Lookup¶
Find values in a target column using a lookup table and either append fields or replace matched text.
Type¶
pyspark2inputs
Class¶
fire.nodes.etl.NodeLookup
Fields¶
Name |
Title |
Description |
|---|---|---|
Find |
Find |
|
matchLocation |
Match |
How to match the lookup find value against the target text. |
targetCol |
Find Within Field |
Column in the input dataframe to search/modify. |
lookupFindCol |
Find Value |
Column in the lookup table that contains the find values. |
caseInsensitive |
Case Insensitive |
Perform case-insensitive matching. |
wholeWord |
Match Whole Word Only |
Match Whole Word Only |
Replace |
Replace |
|
actionType |
Action |
Choose Append to add lookup columns, or Replace to change matched text in the target column. |
lookupReplaceCol |
Lookup Replace Column |
When Action is Replace: column in lookup table that contains the replacement text. |
appendCols |
Append Columns |
When Action is Append: which columns from the lookup table to append to the input rows. |
replaceMultipleItems |
Replace Multiple Items |
When replacing, replace all matches rather than only the first. |
Details¶
Lookup Node Details¶
The Lookup node performs text-based lookups from a small reference (lookup) DataFrame against a target column in the main input DataFrame. It supports flexible matching options and can either append additional columns from the lookup row or replace matched text in the target column. The lookup DataFrame is broadcasted for efficient distributed processing, with a safety limit of 100,000 rows to prevent excessive memory usage.
General:¶
Match:¶
Specifies how the find value matches the target text: ‘Beginning of Field’ (starts with), ‘Any Part of Field’ (contains), or ‘Entire Field’ (exact match).
Find Within Field:¶
The column in the main input DataFrame to search or modify. This is a required field.
Find Value:¶
The column in the lookup DataFrame containing the values to search for. This is a required field.
Case Insensitive:¶
When enabled, matching ignores case differences (e.g., ‘Apple’ matches ‘apple’).
Match Whole Word Only:¶
When enabled, matches are bounded by non-word characters (e.g., ‘cat’ matches ‘The cat sat’ but not ‘category’).
Replace Tab:¶
Action:¶
Select ‘Replace’ to modify the target column by substituting matched text with replacement values from the lookup.
Lookup Replace Column:¶
The column in the lookup DataFrame providing the replacement text for matches. Required when Action is Replace.
Replace Multiple Items:¶
When enabled, all occurrences of the find value in the target are replaced; otherwise, only the first match is replaced.
Action:¶
Select ‘Append’ to add columns from the matching lookup row to the input row without modifying the target.
Append Columns:¶
The columns from the lookup DataFrame to add as new columns in the output. Required when Action is Append.
Output:¶
The node outputs a single DataFrame:
For Append: Original schema plus the selected append columns (with nulls for non-matches).

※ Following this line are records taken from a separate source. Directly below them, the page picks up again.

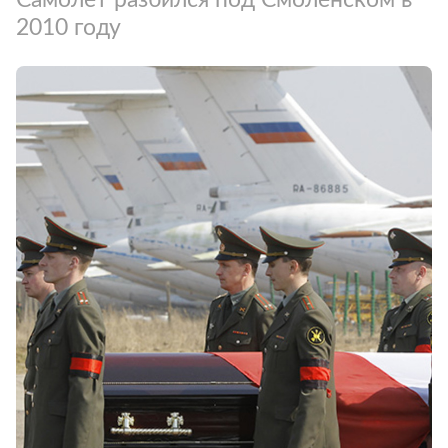
2010 году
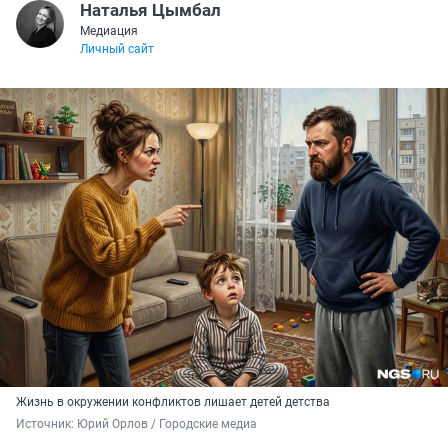
Наталья Цымбал
Медиация
Личный сайт
Жизнь в окружении конфликтов лишает детей детства
Источник: 
Юрий Орлов / Городские медиа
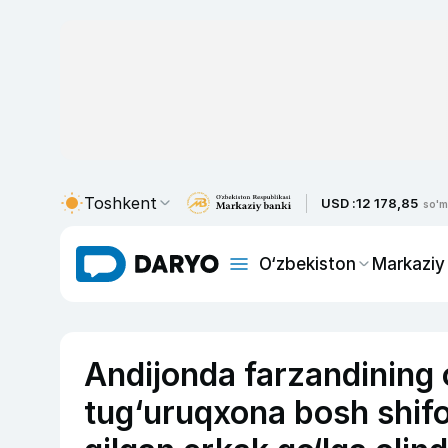
Toshkent
USD :
12 178,85
so'm
O‘zbekiston
Markaziy
Andijonda farzandining o
tug‘uruqxona bosh shifok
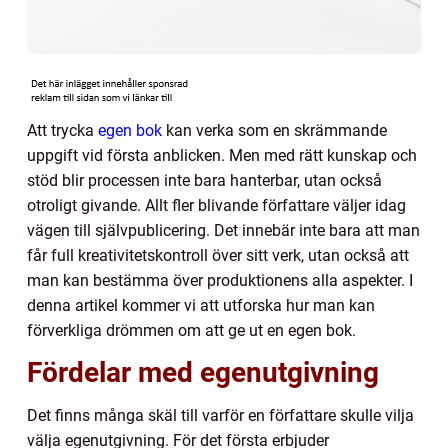
Att trycka
egen bok
kan verka som en skrämmande
uppgift vid första anblicken. Men med rätt kunskap och
stöd blir processen inte bara hanterbar, utan också
otroligt givande. Allt fler blivande författare väljer idag
vägen till självpublicering. Det innebär inte bara att man
får full kreativitetskontroll över sitt verk, utan också att
man kan bestämma över produktionens alla aspekter. I
denna artikel kommer vi att utforska hur man kan
förverkliga drömmen om att ge ut en egen bok.
Fördelar med egenutgivning
Det finns många skäl till varför en författare skulle vilja
välja egenutgivning. För det första erbjuder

For Replace: Original schema with the target column updated (unmatched rows unchanged).
Examples¶
Lookup Node Examples¶
Replace Action Example¶
Input:¶
Main DataFrame (schema 0):
| id | description |
|----|----------------------|
| 1 | I love red APPLE |
| 2 | The quick brown fox |
| 3 | Eating green apple pie |
Lookup DataFrame (schema 1):
| find_term | replacement |
|-----------|-------------|
| APPLE | fruit |
| fox | animal |
The Lookup node is configured as follows:
Match: Any Part of Field
Find Within Field: description
Find Value: find_term
Case Insensitive: true
Match Whole Word Only: true
Action: Replace
Lookup Replace Column: replacement
Replace Multiple Items: false
Output:¶
| id | description |
|----|----------------------|
| 1 | I love red fruit |
| 2 | The quick brown animal |
| 3 | Eating green apple pie |
(Row 1: ‘APPLE’ replaced with ‘fruit’; Row 2: ‘fox’ replaced with ‘animal’; Row 3: no match, unchanged.)
Append Action Example¶
Input:¶
Main DataFrame (schema 0):
| id | category |
|----|----------|
| 1 | fruit |
| 2 | veggie |
| 3 | fruit |
Lookup DataFrame (schema 1):
| category | price | color |
|----------|-------|--------|
| fruit | 1.50 | red |
| veggie | 2.00 | green |
The Lookup node is configured as follows:
Match: Entire Field
Find Within Field: category
Find Value: category
Case Insensitive: false
Match Whole Word Only: false
Action: Append
Append Columns: [price, color]
Output:¶
| id | category | price | color |
|----|----------|-------|-------|
| 1 | fruit | 1.50 | red |
| 2 | veggie | 2.00 | green |
| 3 | fruit | 1.50 | red |
(Rows 1 and 3 match ‘fruit’ and append price/color; Row 2 matches ‘veggie’ and appends its values.)